Superphénix (English: Superphoenix) or SPX was a nuclear power station on the Rhône river at Creys-Malville in France, close to the border with Switzerland. Superphénix was a 1,242 MWe fast breeder reactor with the twin goals of reprocessing nuclear fuel from France's fleet of conventional nuclear reactors, while also being an economical generator of power on its own.

Construction began in 1974 but suffered from a series of cost overruns, delays and enormous public protests. Construction was complete in 1981, but the plant was not connected to the grid until December 1986. In operation, Superphénix demonstrated very poor reliability and had a historical capacity factor less than 7%, making it terribly uneconomic.
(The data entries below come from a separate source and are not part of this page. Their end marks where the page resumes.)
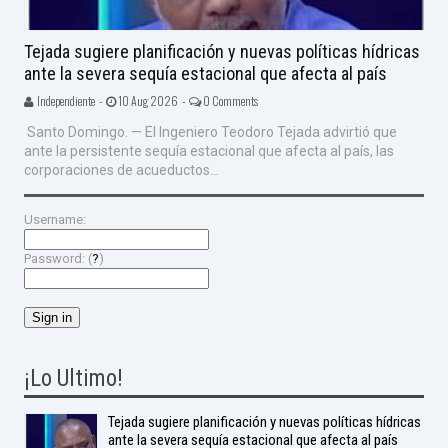
Tejada sugiere planificación y nuevas políticas hídricas
ante la severa sequía estacional que afecta al país
Independiente -
10 Aug 2026 -
0 Comments
Santo Domingo. — El Ingeniero Teodoro Tejada advirtió que
ante la persistente sequía estacional que afecta al país, las
corporaciones de acueductos...
Username:
Password: (
?
)
¡Lo Ultimo!
Tejada sugiere planificación y nuevas políticas hídricas
ante la severa sequía estacional que afecta al país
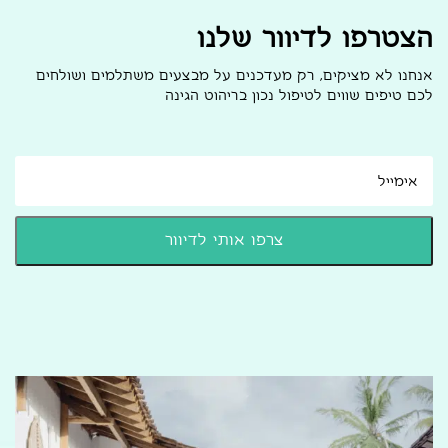
הצטרפו לדיוור שלנו
אנחנו לא מציקים, רק מעדכנים על מבצעים משתלמים ושולחים
לכם טיפים שווים לטיפול נכון בריהוט הגינה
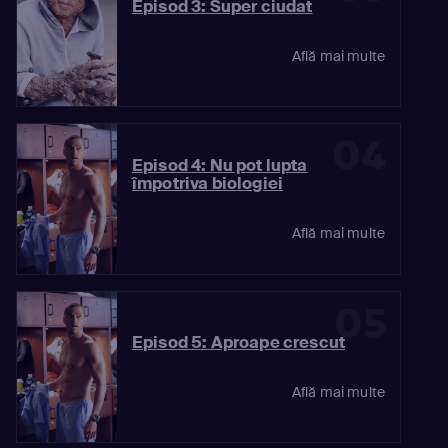
Episod 3: Super ciudat
Află mai multe
04
Episod 4: Nu pot lupta
împotriva biologiei
Află mai multe
05
Episod 5: Aproape crescut
Află mai multe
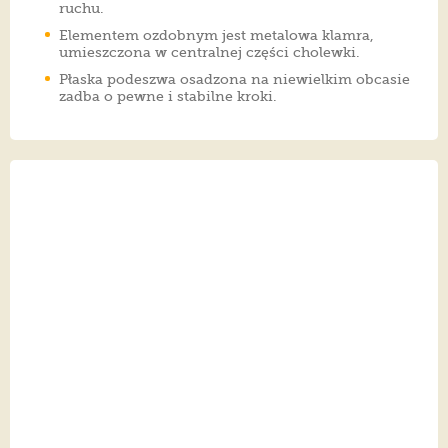
ruchu.
Elementem ozdobnym jest metalowa klamra,
umieszczona w centralnej części cholewki.
Płaska podeszwa osadzona na niewielkim obcasie
zadba o pewne i stabilne kroki.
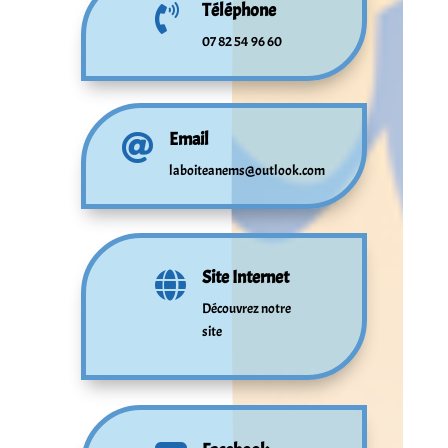
Téléphone

07 82 54 96 60
Email

laboiteanems@outlook.com
Site Internet

Découvrez notre
site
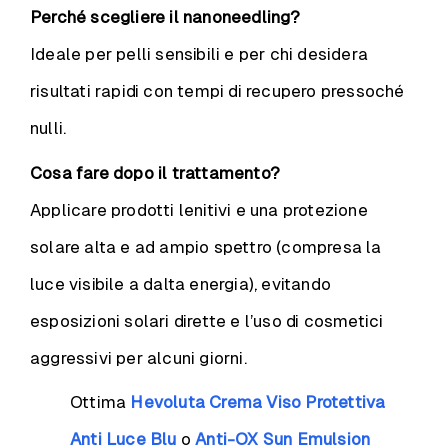
Perché scegliere il nanoneedling?
Ideale per pelli sensibili e per chi desidera
risultati rapidi con tempi di recupero pressoché
nulli.
Cosa fare dopo il trattamento?
Applicare prodotti lenitivi e una protezione
solare alta e ad ampio spettro (compresa la
luce visibile a dalta energia), evitando
esposizioni solari dirette e l’uso di cosmetici
aggressivi per alcuni giorni.
Ottima
Hevoluta Crema Viso Protettiva
Anti Luce Blu
o
Anti-OX Sun Emulsion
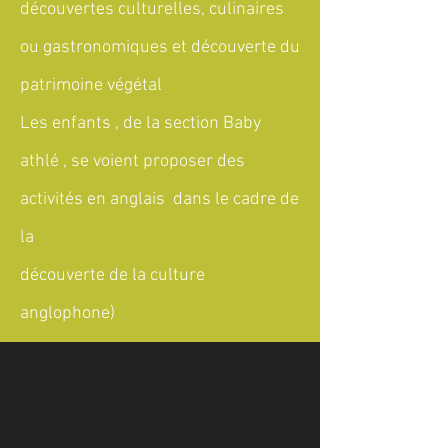
découvertes culturelles, culinaires
ou gastronomiques et découverte du
patrimoine végétal
Les enfants , de la section Baby
athlé , se voient proposer des
activités en anglais dans le cadre de
la
découverte de la culture
anglophone)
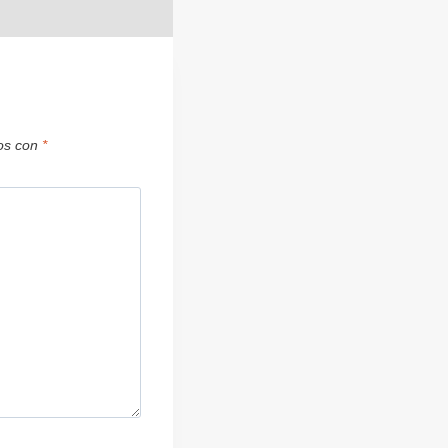
dos con
*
Many of these problems were solved over time, and by 1996 the plant was reaching its design operational goals.

The plant was powered down in December 1996 for maintenance, and while it was closed it was subject to court challenges that prevented its restart. This became official in June 1997, when Superphénix was closed permanently. Over its ten years of operation, the plant is estimated to have produced just under 2 billion Francs worth of electrical power, while costing approximately 60 billion Francs to build and operate.

France had considered the problem of plutonium production just after the end of World War II. At the time, the conventional solution to this problem was to use a graphite moderated air or water cooled reactor fueled with natural uranium. Such designs have little economic value in terms of power production, but are simple solutions to the problem of "breeding" plutonium fuel, which can then be separated from the original uranium fuel with chemical processing.

However, it had long been known that another solution to the breeder reactor design was to replace the graphite with liquid sodium metal. The graphite is used as a moderator, slowing the neutrons released in the nuclear reactions to a speed that makes other uranium atoms sensitive to them. However, if one replaces the natural uranium fuel with one sensitive to fast neutrons, typically highly enriched uranium or plutonium, the reaction can run without the use of a moderator.